* Your instructions
From first line to last, the records below are to be duplicated exactly.

________

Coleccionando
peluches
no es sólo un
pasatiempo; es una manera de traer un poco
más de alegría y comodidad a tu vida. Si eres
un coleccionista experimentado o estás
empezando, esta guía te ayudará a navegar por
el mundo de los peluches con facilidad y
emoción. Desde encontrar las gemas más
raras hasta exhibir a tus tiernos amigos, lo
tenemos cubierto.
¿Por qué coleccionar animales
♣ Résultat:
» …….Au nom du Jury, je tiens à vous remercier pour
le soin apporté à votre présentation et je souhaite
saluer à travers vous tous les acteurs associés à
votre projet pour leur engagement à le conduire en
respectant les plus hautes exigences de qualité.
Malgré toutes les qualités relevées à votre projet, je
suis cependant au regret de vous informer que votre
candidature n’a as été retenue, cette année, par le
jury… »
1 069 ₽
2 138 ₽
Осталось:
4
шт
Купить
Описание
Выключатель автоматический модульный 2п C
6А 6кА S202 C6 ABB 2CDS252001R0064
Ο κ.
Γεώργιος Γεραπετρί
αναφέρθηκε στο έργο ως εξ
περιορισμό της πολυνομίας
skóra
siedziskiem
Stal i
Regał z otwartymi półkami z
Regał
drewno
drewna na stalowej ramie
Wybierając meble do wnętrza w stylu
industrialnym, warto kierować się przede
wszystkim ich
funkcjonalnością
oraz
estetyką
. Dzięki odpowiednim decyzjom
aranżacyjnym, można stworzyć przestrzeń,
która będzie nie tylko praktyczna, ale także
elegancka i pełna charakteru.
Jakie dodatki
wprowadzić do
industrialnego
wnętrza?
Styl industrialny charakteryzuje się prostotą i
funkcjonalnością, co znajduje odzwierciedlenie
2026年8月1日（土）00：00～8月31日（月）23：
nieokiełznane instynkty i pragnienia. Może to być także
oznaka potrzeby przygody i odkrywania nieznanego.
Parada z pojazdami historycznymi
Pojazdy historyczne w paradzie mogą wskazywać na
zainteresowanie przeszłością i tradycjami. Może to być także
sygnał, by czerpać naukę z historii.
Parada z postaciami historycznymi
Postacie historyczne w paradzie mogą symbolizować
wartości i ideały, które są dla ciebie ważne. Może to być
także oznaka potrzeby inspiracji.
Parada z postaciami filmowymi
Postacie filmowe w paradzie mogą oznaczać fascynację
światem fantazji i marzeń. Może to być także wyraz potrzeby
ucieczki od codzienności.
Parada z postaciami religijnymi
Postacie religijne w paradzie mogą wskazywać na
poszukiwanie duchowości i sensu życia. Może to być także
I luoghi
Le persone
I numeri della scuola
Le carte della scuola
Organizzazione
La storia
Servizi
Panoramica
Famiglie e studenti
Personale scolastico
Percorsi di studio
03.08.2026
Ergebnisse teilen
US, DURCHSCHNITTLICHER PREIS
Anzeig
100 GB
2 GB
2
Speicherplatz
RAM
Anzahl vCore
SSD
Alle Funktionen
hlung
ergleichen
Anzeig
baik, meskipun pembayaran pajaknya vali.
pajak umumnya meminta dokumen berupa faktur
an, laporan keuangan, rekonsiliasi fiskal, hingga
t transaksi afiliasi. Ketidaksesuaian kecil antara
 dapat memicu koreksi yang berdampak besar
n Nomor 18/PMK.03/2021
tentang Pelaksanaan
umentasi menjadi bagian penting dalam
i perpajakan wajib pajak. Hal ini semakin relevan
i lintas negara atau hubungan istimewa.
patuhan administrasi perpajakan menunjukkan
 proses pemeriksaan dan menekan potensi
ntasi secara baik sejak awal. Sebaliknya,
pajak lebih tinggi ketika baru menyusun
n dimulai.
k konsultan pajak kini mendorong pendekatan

________

* Your response
Coleccionando
peluches
no es sólo un
pasatiempo; es una manera de traer un poco
más de alegría y comodidad a tu vida. Si eres
un coleccionista experimentado o estás
empezando, esta guía te ayudará a navegar por
el mundo de los peluches con facilidad y
emoción. Desde encontrar las gemas más
raras hasta exhibir a tus tiernos amigos, lo
tenemos cubierto.
¿Por qué coleccionar animales
♣ Résultat:
» …….Au nom du Jury, je tiens à vous remercier pour
le soin apporté à votre présentation et je souhaite
saluer à travers vous tous les acteurs associés à
votre projet pour leur engagement à le conduire en
respectant les plus hautes exigences de qualité.
Malgré toutes les qualités relevées à votre projet, je
suis cependant au regret de vous informer que votre
candidature n’a as été retenue, cette année, par le
jury… »
1 069 ₽
2 138 ₽
Осталось:
4
шт
Купить
Описание
Выключатель автоматический модульный 2п C
6А 6кА S202 C6 ABB 2CDS252001R0064
Ο κ.
Γεώργιος Γεραπετρί
αναφέρθηκε στο έργο ως εξ
περιορισμό της πολυνομίας
skóra
siedziskiem
Stal i
Regał z otwartymi półkami z
Regał
drewno
drewna na stalowej ramie
Wybierając meble do wnętrza w stylu
industrialnym, warto kierować się przede
wszystkim ich
funkcjonalnością
oraz
estetyką
. Dzięki odpowiednim decyzjom
aranżacyjnym, można stworzyć przestrzeń,
która będzie nie tylko praktyczna, ale także
elegancka i pełna charakteru.
Jakie dodatki
wprowadzić do
industrialnego
wnętrza?
Styl industrialny charakteryzuje się prostotą i
funkcjonalnością, co znajduje odzwierciedlenie
2026年8月1日（土）00：00～8月31日（月）23：
nieokiełznane instynkty i pragnienia. Może to być także
oznaka potrzeby przygody i odkrywania nieznanego.
Parada z pojazdami historycznymi
Pojazdy historyczne w paradzie mogą wskazywać na
zainteresowanie przeszłością i tradycjami. Może to być także
sygnał, by czerpać naukę z historii.
Parada z postaciami historycznymi
Postacie historyczne w paradzie mogą symbolizować
wartości i ideały, które są dla ciebie ważne. Może to być
także oznaka potrzeby inspiracji.
Parada z postaciami filmowymi
Postacie filmowe w paradzie mogą oznaczać fascynację
światem fantazji i marzeń. Może to być także wyraz potrzeby
ucieczki od codzienności.
Parada z postaciami religijnymi
Postacie religijne w paradzie mogą wskazywać na
poszukiwanie duchowości i sensu życia. Może to być także
I luoghi
Le persone
I numeri della scuola
Le carte della scuola
Organizzazione
La storia
Servizi
Panoramica
Famiglie e studenti
Personale scolastico
Percorsi di studio
03.08.2026
Ergebnisse teilen
US, DURCHSCHNITTLICHER PREIS
Anzeig
100 GB
2 GB
2
Speicherplatz
RAM
Anzahl vCore
SSD
Alle Funktionen
hlung
ergleichen
Anzeig
baik, meskipun pembayaran pajaknya vali.
pajak umumnya meminta dokumen berupa faktur
an, laporan keuangan, rekonsiliasi fiskal, hingga
t transaksi afiliasi. Ketidaksesuaian kecil antara
 dapat memicu koreksi yang berdampak besar
n Nomor 18/PMK.03/2021
tentang Pelaksanaan
umentasi menjadi bagian penting dalam
i perpajakan wajib pajak. Hal ini semakin relevan
i lintas negara atau hubungan istimewa.
patuhan administrasi perpajakan menunjukkan
 proses pemeriksaan dan menekan potensi
ntasi secara baik sejak awal. Sebaliknya,
pajak lebih tinggi ketika baru menyusun
n dimulai.
k konsultan pajak kini mendorong pendekatan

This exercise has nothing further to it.